Babam, ateist olmamı tercih edeceğini söyledi! Annem dışında herkes
benimle arasına görünmez bir duvar koymuştu. Ama zamanla kabul ettiler.
Şu an İslâm’ın benim içimdeki güzel şeyleri açığa çıkardığını, şimdiye
kadarkinden çok daha iyi biri olduğumu görebiliyorlar. Hayranlarım da da
çok şaşırdı. Metal dünyasında konuşulacak çok şey vardı ve sayısız
röportaj yaptım. Eski takipçilerimden bazılarını kaybetmiş olabilirim;
fakat kesinlikle yeni hayranlar kazandım. Hayranlarımdan bir kısmı benim
gibi Müslüman oldu. Elhamdülillah!
Ancitent gibi metalin en koyu tınılarıyla demlenen bir grup için böyle bir değişiklik kabullenilebilir miydi?

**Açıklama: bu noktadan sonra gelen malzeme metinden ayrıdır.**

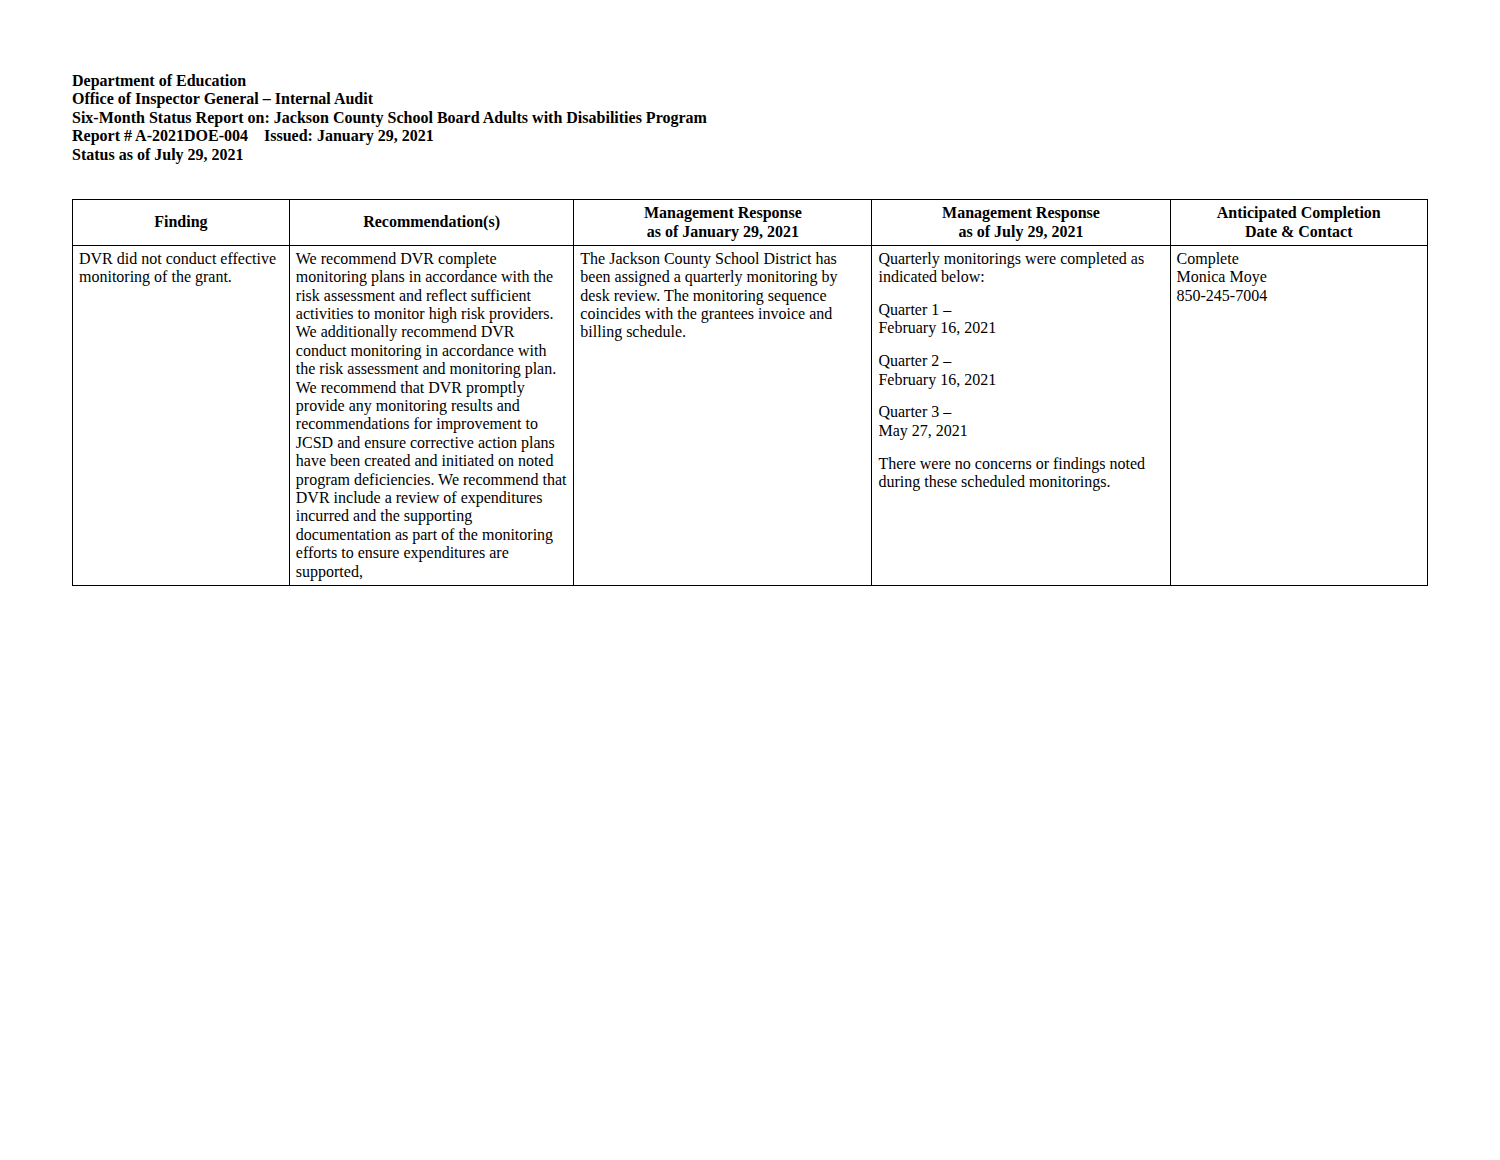Department of Education
Office of Inspector General – Internal Audit
Six-Month Status Report on: Jackson County School Board Adults with Disabilities Program
Report # A-2021DOE-004 Issued: January 29, 2021
Status as of July 29, 2021
| Finding | Recommendation(s) | Management Response as of January 29, 2021 | Management Response as of July 29, 2021 | Anticipated Completion Date & Contact |
| --- | --- | --- | --- | --- |
| DVR did not conduct effective monitoring of the grant. | We recommend DVR complete monitoring plans in accordance with the risk assessment and reflect sufficient activities to monitor high risk providers. We additionally recommend DVR conduct monitoring in accordance with the risk assessment and monitoring plan. We recommend that DVR promptly provide any monitoring results and recommendations for improvement to JCSD and ensure corrective action plans have been created and initiated on noted program deficiencies. We recommend that DVR include a review of expenditures incurred and the supporting documentation as part of the monitoring efforts to ensure expenditures are supported, | The Jackson County School District has been assigned a quarterly monitoring by desk review. The monitoring sequence coincides with the grantees invoice and billing schedule. | Quarterly monitorings were completed as indicated below: Quarter 1 – February 16, 2021 Quarter 2 – February 16, 2021 Quarter 3 – May 27, 2021 There were no concerns or findings noted during these scheduled monitorings. | Complete Monica Moye 850-245-7004 |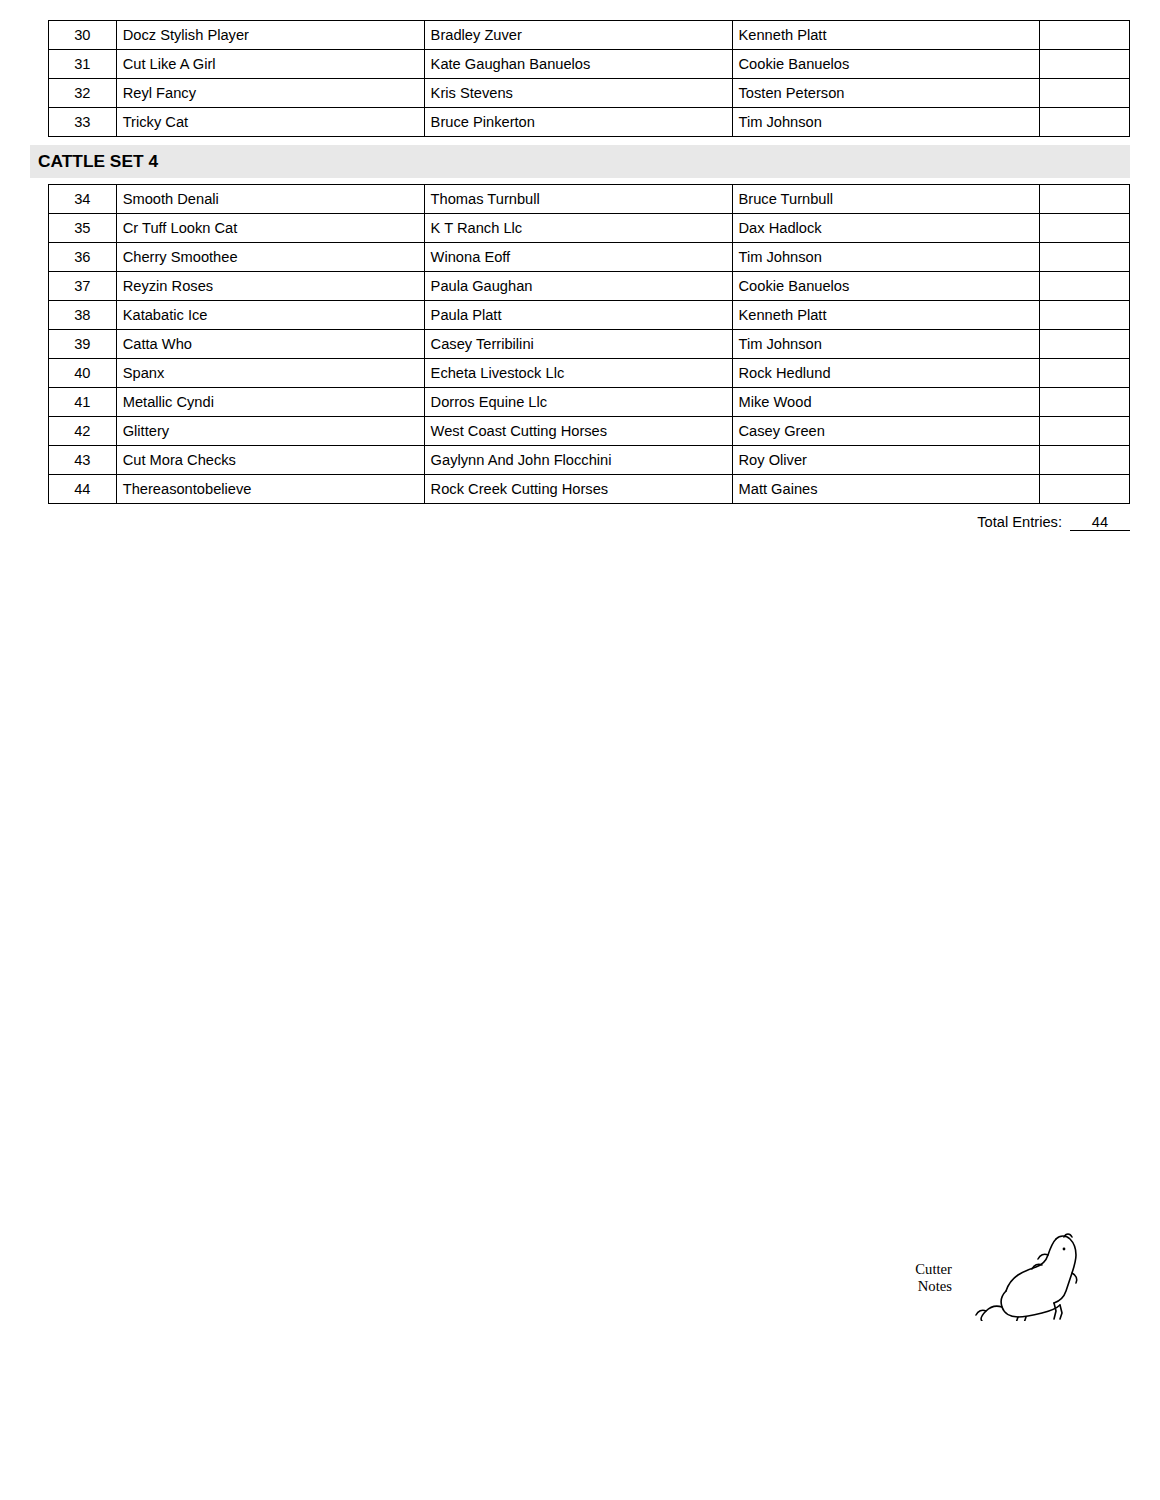| 30 | Docz Stylish Player | Bradley Zuver | Kenneth Platt | |
| 31 | Cut Like A Girl | Kate Gaughan Banuelos | Cookie Banuelos | |
| 32 | Reyl Fancy | Kris Stevens | Tosten Peterson | |
| 33 | Tricky Cat | Bruce Pinkerton | Tim Johnson | |
CATTLE SET 4
| 34 | Smooth Denali | Thomas Turnbull | Bruce Turnbull | |
| 35 | Cr Tuff Lookn Cat | K T Ranch Llc | Dax Hadlock | |
| 36 | Cherry Smoothee | Winona Eoff | Tim Johnson | |
| 37 | Reyzin Roses | Paula Gaughan | Cookie Banuelos | |
| 38 | Katabatic Ice | Paula Platt | Kenneth Platt | |
| 39 | Catta Who | Casey Terribilini | Tim Johnson | |
| 40 | Spanx | Echeta Livestock Llc | Rock Hedlund | |
| 41 | Metallic Cyndi | Dorros Equine Llc | Mike Wood | |
| 42 | Glittery | West Coast Cutting Horses | Casey Green | |
| 43 | Cut Mora Checks | Gaylynn And John Flocchini | Roy Oliver | |
| 44 | Thereasontobelieve | Rock Creek Cutting Horses | Matt Gaines | |
Total Entries: 44
Cutter
Notes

Gruptan İsveç’e taşındıktan sonra, 2003’ün sonlarına doğru
ayrılmıştım zaten. Ancitent’te bu konu hakkında konuştuğum tek kişi
Aphazel’di. Ona bunu anlattığımda hiçbir şey söylemeyip gülümsemişti.
Gülümsemesini durduramamıştı. Bununla eğleniyor gibiydi. Bana hiçbir
zaman neden Müslüman olduğumu sormadı. Sadece kabul etti ve büyük bir
ihtimalle bunu beklenmedik ve gülünç buldu. Çünkü artık onun tanıdığı
Deadly değildim. Grubun geri kalan üyeleri bunu internetten, yaptığım
röportajlardan ve web sitemden öğrendiler. Aklımı kaçırdığımı düşünenler
oldu.
Basın için sansasyonel tatlar içeren bir konu başlığı olmuşsunuzdur herhalde.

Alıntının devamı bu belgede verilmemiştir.